**Material for this task:**

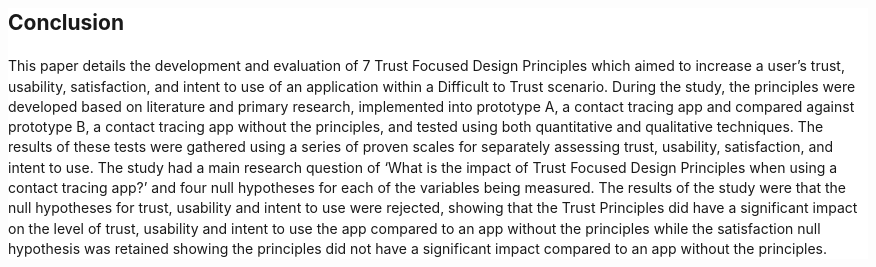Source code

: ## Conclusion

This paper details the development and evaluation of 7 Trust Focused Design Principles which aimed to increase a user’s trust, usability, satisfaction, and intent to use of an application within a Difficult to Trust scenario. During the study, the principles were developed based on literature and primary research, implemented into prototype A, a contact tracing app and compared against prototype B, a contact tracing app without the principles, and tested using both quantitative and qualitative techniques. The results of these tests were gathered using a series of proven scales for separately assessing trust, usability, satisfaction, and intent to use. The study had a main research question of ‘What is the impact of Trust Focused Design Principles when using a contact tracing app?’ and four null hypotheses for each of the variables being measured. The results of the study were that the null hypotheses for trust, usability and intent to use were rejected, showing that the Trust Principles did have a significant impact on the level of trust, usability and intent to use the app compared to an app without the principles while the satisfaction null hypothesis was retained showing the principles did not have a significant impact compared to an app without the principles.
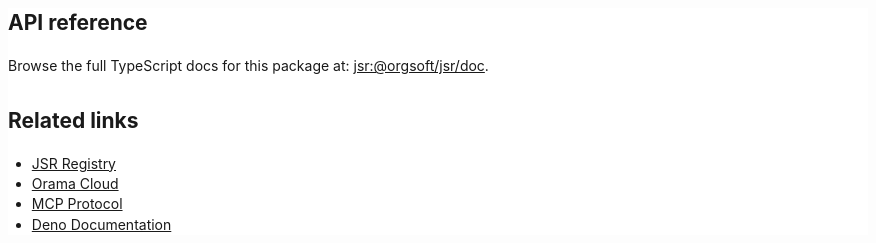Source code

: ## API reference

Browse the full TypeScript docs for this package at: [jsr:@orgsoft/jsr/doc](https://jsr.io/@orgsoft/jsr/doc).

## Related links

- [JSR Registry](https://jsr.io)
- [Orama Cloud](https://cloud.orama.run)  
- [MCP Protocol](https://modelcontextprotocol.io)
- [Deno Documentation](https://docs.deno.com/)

==

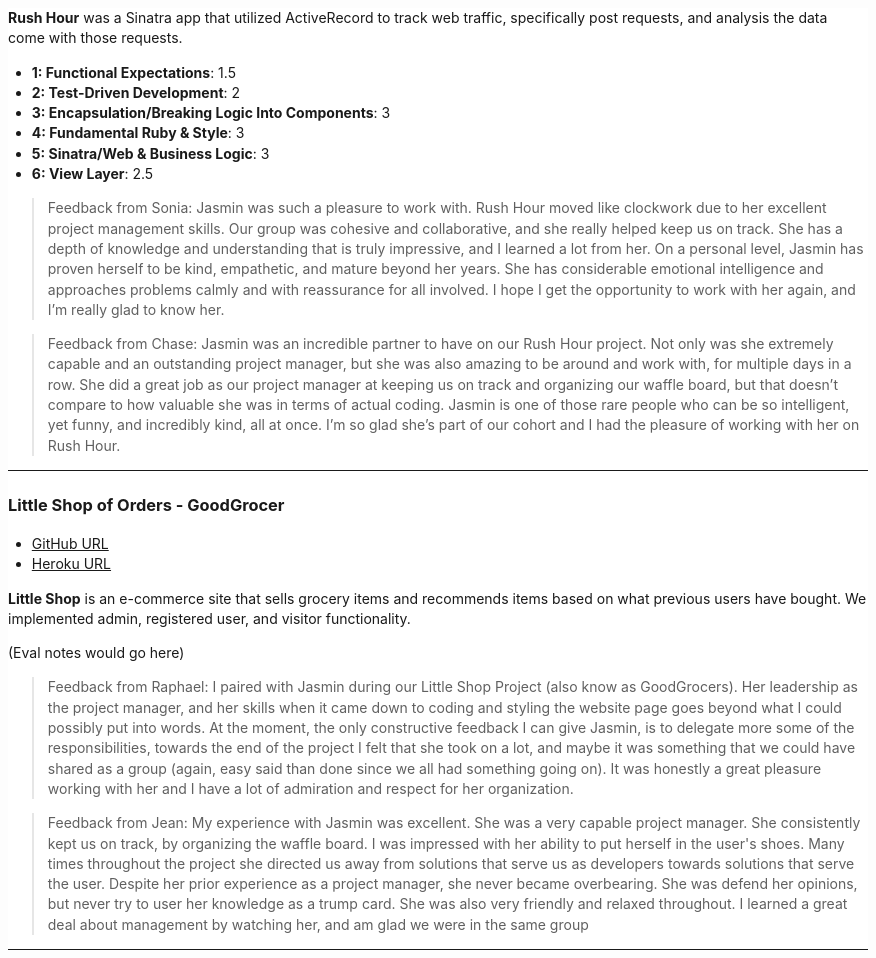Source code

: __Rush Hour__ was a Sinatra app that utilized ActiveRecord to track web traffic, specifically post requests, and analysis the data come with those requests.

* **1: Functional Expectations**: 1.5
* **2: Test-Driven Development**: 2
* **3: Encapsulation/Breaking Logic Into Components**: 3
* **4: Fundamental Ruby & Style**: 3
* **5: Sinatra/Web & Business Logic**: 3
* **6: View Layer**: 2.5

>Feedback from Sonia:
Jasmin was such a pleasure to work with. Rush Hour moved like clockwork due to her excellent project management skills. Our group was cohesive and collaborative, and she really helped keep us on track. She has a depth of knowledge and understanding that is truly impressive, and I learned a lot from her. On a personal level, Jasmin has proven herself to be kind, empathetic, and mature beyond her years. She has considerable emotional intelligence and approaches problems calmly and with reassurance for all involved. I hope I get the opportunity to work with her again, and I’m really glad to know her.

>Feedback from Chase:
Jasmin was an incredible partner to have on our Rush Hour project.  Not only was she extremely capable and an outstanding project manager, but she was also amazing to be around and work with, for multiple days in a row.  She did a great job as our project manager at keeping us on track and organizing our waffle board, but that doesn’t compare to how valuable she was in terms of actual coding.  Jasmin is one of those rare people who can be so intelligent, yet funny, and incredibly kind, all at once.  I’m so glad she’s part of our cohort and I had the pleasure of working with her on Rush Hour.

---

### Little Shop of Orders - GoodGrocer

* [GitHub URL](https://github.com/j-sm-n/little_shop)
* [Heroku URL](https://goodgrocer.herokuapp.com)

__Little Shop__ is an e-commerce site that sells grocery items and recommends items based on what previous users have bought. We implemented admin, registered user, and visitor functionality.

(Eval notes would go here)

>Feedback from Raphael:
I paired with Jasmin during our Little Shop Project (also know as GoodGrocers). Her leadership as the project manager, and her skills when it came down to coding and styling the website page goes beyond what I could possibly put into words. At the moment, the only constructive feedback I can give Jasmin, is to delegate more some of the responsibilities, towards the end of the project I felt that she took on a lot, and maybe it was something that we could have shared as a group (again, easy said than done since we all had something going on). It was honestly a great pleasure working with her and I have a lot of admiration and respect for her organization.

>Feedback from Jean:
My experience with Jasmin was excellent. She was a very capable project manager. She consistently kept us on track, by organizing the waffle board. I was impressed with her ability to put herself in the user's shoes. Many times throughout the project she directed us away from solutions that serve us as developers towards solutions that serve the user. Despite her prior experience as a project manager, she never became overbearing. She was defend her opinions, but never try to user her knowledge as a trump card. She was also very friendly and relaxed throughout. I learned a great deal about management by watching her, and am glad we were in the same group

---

...

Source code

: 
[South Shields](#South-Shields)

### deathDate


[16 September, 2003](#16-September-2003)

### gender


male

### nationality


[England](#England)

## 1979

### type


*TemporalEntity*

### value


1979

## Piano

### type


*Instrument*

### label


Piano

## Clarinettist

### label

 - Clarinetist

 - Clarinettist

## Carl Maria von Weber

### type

**Problem requirements:**
Give back exactly the lines above, from the line containing "- [Orama Cloud](https://cloud.orama.run)" through the line containing "- [Deno Documentation](https://docs.deno.com/)", with both end lines and nothing more.

**Problem solution:**
- [Orama Cloud](https://cloud.orama.run)  
- [MCP Protocol](https://modelcontextprotocol.io)
- [Deno Documentation](https://docs.deno.com/)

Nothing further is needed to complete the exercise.